PROBLEM STATEMENT:
In the records that follow, find the line with "root of tail: (714, 604)"; from there, retype every line exactly through the line with "left back paw: (693, 753)", which also belongs to the answer.
··· RECORD EXTRACTS
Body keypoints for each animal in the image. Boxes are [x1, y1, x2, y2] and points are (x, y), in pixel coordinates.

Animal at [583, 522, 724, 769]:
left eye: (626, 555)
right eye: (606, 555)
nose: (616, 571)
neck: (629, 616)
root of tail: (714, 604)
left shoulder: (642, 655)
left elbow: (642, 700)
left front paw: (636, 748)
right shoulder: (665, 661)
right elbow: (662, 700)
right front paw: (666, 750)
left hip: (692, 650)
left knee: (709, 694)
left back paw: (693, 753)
······
··· RECORD EXTRACTS
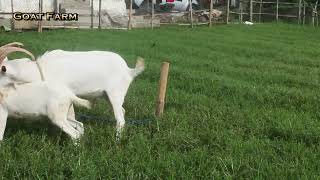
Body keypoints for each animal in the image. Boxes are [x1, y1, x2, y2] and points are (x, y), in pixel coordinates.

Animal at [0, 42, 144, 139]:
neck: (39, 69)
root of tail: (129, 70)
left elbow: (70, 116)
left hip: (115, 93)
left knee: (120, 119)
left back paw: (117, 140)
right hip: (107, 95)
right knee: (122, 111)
······
REPLY TO THE EXERCISE:
root of tail: (714, 604)
left shoulder: (642, 655)
left elbow: (642, 700)
left front paw: (636, 748)
right shoulder: (665, 661)
right elbow: (662, 700)
right front paw: (666, 750)
left hip: (692, 650)
left knee: (709, 694)
left back paw: (693, 753)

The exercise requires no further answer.